§ USING THE INFORMATION
A. In the post about rlex and ryacc, on what system did rlex apparently work fine?
B. Rewrite the post about rlex and ryacc from "However, rlex and" to "equivalent Parse::Lex/Parse::Yapp combo.", using "Fedora" in place of "debian".

Rlex and ryacc

Hi all,

I’m just cutting my teeth on ruby, after a long time with perl as a
sysadmin. I’m currently trying to write a language compiler. Because of
my experience with perl, I am currently planning on using some kind of
lex/yacc combo, mainly because it should be pretty fast and it should be
relatively easy.

However, rlex and ryacc don’t seem to be quite functional. rlex didn’t
work with debian, although it worked apparently fine on my Solaris x86
box. ryacc, though, is using /**/ style comments and seems to have left
out the middle couple hundred lines of code, which causes a few problems.

rockit hasn’t been updated in 2 years, so I’m guessing it’s not compatible
with the latest stuff. racc seems to be exist and be current, but it
looks like a recursive descent parser (I’m not really even sure how to
tell, it just seems to have a similar grammar), and the last one I used
(Parse::RecDescent in perl) was about 10 times slower than a roughly
equivalent Parse::Lex/Parse::Yapp combo.

§ DATA TO EXAMINE
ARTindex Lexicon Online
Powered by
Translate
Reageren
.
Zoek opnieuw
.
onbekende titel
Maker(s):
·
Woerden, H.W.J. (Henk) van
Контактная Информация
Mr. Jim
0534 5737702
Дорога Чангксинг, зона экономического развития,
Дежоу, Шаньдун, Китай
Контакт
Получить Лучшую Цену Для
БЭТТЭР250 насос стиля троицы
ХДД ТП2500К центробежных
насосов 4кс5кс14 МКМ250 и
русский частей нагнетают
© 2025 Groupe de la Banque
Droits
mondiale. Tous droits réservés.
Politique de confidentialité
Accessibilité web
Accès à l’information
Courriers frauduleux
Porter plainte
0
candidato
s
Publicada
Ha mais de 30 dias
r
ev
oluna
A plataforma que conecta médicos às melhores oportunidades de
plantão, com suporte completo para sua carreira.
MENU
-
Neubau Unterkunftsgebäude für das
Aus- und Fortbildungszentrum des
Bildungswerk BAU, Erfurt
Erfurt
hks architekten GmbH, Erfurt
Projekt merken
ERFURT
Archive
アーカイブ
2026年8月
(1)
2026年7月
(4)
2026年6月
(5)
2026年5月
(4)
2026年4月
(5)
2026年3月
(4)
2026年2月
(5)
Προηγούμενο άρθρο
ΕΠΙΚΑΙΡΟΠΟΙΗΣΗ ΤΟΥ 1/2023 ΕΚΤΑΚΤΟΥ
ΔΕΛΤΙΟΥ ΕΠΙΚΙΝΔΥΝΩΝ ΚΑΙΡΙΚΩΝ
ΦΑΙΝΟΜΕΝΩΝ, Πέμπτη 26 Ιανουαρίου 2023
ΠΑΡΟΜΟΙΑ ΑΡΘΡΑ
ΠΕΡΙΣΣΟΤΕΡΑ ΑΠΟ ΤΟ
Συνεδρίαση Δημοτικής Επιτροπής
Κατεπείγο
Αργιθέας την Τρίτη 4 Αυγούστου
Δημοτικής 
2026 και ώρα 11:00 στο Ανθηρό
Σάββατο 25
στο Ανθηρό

§ RESULTS FOR EACH TASK
A. On a Solaris x86 box.

B.
However, rlex and ryacc don’t seem to be quite functional. rlex didn’t
work with Fedora, although it worked apparently fine on my Solaris x86
box. ryacc, though, is using /**/ style comments and seems to have left
out the middle couple hundred lines of code, which causes a few problems.

rockit hasn’t been updated in 2 years, so I’m guessing it’s not compatible
with the latest stuff. racc seems to be exist and be current, but it
looks like a recursive descent parser (I’m not really even sure how to
tell, it just seems to have a similar grammar), and the last one I used
(Parse::RecDescent in perl) was about 10 times slower than a roughly
equivalent Parse::Lex/Parse::Yapp combo.